Singh recounted later that Rao had joked with him that if the reforms were successful Rao would take credit, but if they did not work out well, Singh would be sacked as the scapegoat. Perhaps, just perhaps, it wasn't really a joke.
Luckily for India and for Manmohan Singh, that moment never came. Instead, India course corrected itself into a new age of liberalisation, a sudden glut of riches and western-style consumerism best exemplified by channels like MTV and Star Plus on the new satellite TV platforms. Malls, mobiles and multiplexes were soon on their way. Detractors point out how income gaps widened with the rural population not seemingly getting their due, but the liberalisation did pull up hundreds of millions up the middle class value chain as opportunities sprouted, incomes ballooned, business boomed and the GDP went up.
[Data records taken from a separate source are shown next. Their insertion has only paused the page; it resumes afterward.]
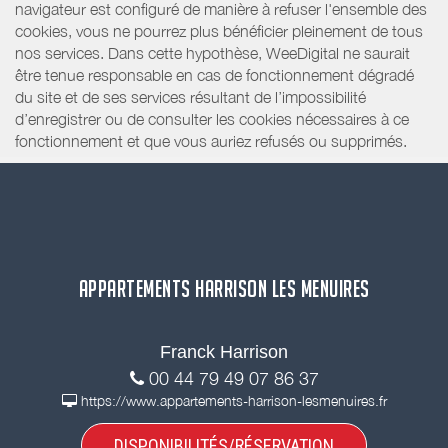
navigateur est configuré de manière à refuser l'ensemble des
cookies, vous ne pourrez plus bénéficier pleinement de tous
nos services. Dans cette hypothèse, WeeDigital ne saurait
être tenue responsable en cas de fonctionnement dégradé
du site et de ses services résultant de l’impossibilité
d’enregistrer ou de consulter les cookies nécessaires à ce
fonctionnement et que vous auriez refusés ou supprimés.
APPARTEMENTS HARRISON LES MENUIRES
Franck Harrison
00 44 79 49 07 86 37
https://www.appartements-harrison-lesmenuires.fr
DISPONIBILITÉS/RÉSERVATION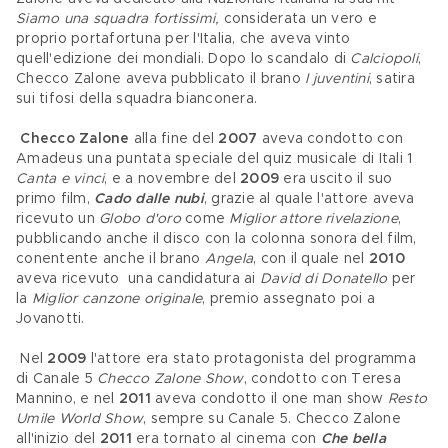
Siamo una squadra fortissimi, 
considerata un vero e 
proprio portafortuna per l'Italia, che aveva vinto 
quell'edizione dei mondiali. Dopo lo scandalo di 
Calciopoli
, 
Checco Zalone aveva pubblicato il brano 
I juventini
, satira 
sui tifosi della squadra bianconera.
Checco Zalone
 alla fine del
 2007
 aveva condotto con 
Amadeus una puntata speciale del quiz musicale di Itali 1 
Canta e vinci
, e a novembre del 
2009 
era uscito il suo 
primo film, 
Cado dalle nubi
, grazie al quale l'attore aveva 
ricevuto un 
Globo d'oro
 come 
Miglior attore rivelazione
, 
pubblicando anche il disco con la colonna sonora del film, 
conentente anche il brano 
Angela
, con il quale nel 
2010
aveva ricevuto  una candidatura ai 
David di Donatello
 per 
la 
Miglior canzone originale
, premio assegnato poi a 
Jovanotti.
 Nel 
2009
 l'attore era stato protagonista del programma 
di Canale 5 
Checco Zalone Show
, condotto con Teresa 
Mannino, e nel 
2011
 aveva condotto il one man show 
Resto 
Umile World Show
, sempre su Canale 5. Checco Zalone 
all'inizio del 
2011
 era tornato al cinema con 
Che bella 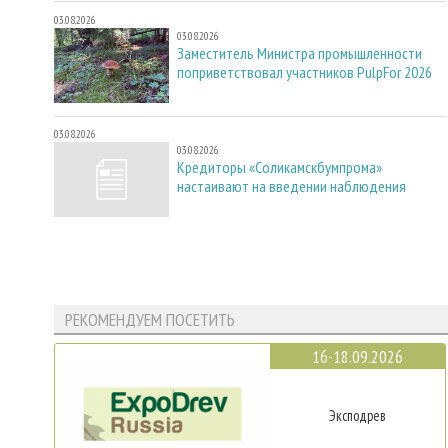
03.08.2026
03.08.2026
Заместитель Министра промышленности
поприветствовал участников PulpFor 2026
03.08.2026
03.08.2026
Кредиторы «Соликамскбумпрома»
настаивают на введении наблюдения
РЕКОМЕНДУЕМ ПОСЕТИТЬ
16-18.09.2026
Эксподрев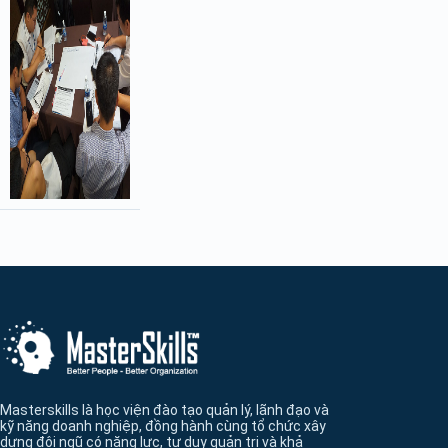
Thông tin và điều hướng cuối trang Masterskill
Masterskills là học viện đào tạo quản lý, lãnh đạo và
kỹ năng doanh nghiệp, đồng hành cùng tổ chức xây
dựng đội ngũ có năng lực, tư duy quản trị và khả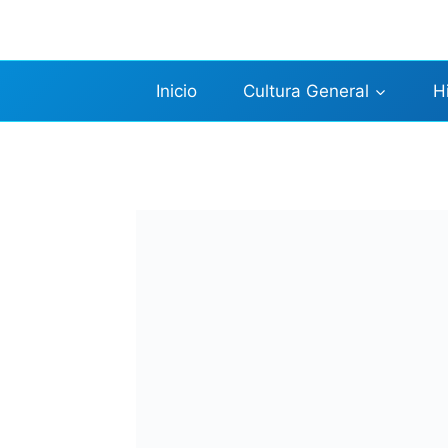
Saltar
al
contenido
Inicio
Cultura General
H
In 2015, India outran China to become the fastest growing major economy in the world, a direct outcome of the liberalisation policies unleashed by the Rao-Singh combine.
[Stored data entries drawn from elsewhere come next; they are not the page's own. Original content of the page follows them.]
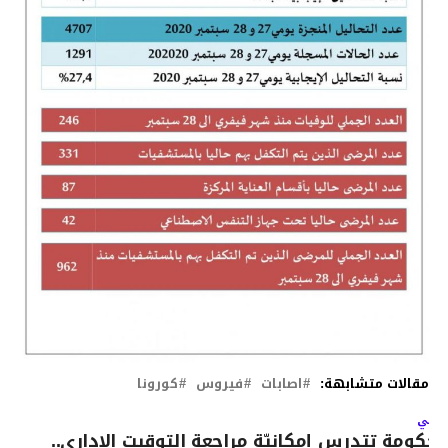
مقالات متشابهة:
اصابات
فيروس
كورونا
لتالي
لحكومة تتدرس إمكانيّة مراجعة التوقيت الإداري..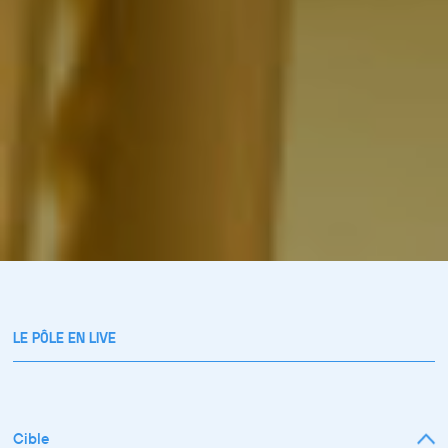
LE PÔLE EN LIVE
Cible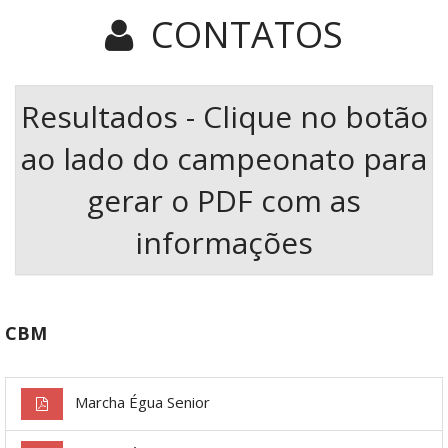
CONTATOS
Resultados - Clique no botão
ao lado do campeonato para
gerar o PDF com as
informações
CBM
Marcha Égua Senior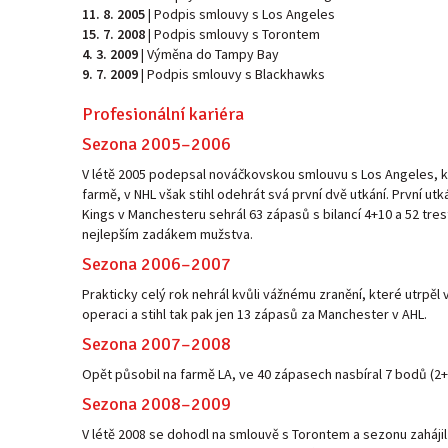
11. 8. 2005
| Podpis smlouvy s Los Angeles
15. 7. 2008
| Podpis smlouvy s Torontem
4. 3. 2009
| Výměna do Tampy Bay
9. 7. 2009
| Podpis smlouvy s Blackhawks
Profesionální kariéra
Sezona 2005–2006
V létě 2005 podepsal nováčkovskou smlouvu s Los Angeles, kte
farmě, v NHL však stihl odehrát svá první dvě utkání. První ut
Kings v Manchesteru sehrál 63 zápasů s bilancí 4+10 a 52 tr
nejlepším zadákem mužstva.
Sezona 2006–2007
Prakticky celý rok nehrál kvůli vážnému zranění, které utrpěl
operaci a stihl tak pak jen 13 zápasů za Manchester v AHL.
Sezona 2007–2008
Opět působil na farmě LA, ve 40 zápasech nasbíral 7 bodů (2+
Sezona 2008–2009
V létě 2008 se dohodl na smlouvě s Torontem a sezonu zahájil 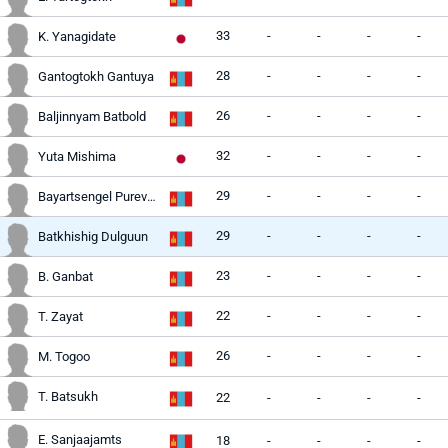
33
-
-
-
-
K. Yanagidate
28
-
-
-
-
Gantogtokh Gantuya
26
-
-
-
-
Baljinnyam Batbold
32
-
-
-
-
Yuta Mishima
29
-
-
-
-
Bayartsengel Purevdorj
29
-
-
-
-
Batkhishig Dulguun
23
-
-
-
-
B. Ganbat
22
-
-
-
-
T. Zayat
26
-
-
-
-
M. Togoo
T. Batsukh
22
-
-
-
-
E. Sanjaajamts
18
-
-
-
-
There couldn't possibly have been a more unlikely harbingers of change than this two. “Both Rao and Manmohan were pillars of the ancient régime, stalwarts of the very system they set out to replace,” reminisces Ramesh in his book.
While the socialist moorings on which he built up a better part of his political career caused him discomfiture at the inherent inequality that liberalised policies would inflict on the disadvantaged, many fellow ministers and bureaucrats talk of how he tried to bring in social welfare policies. Rao did steadfastly maintain his reformist zeal throughout his stint as PM. In 1992, a series of measures opened the Indian stock markets for a boom (and a whole lot of scams, too). He set up the National Stock Exchange in 1994, and progressively reduced limits on FDI and areas where foreign investors could come in. One simple statistic proves the efficacy of Rao's reforms – foreign investment in India was 132 million dollars when Rao kicked off liberalisation. As he demitted office five years later, it had risen to 5.3 billion dollars. The insider may have been forced to the sidelines as national politics, and Congress politics, transformed after the party's defeat in the 1996 elections, but the revolution he sparked off from within is what still gives the sparkle to India's calling card on the world stage.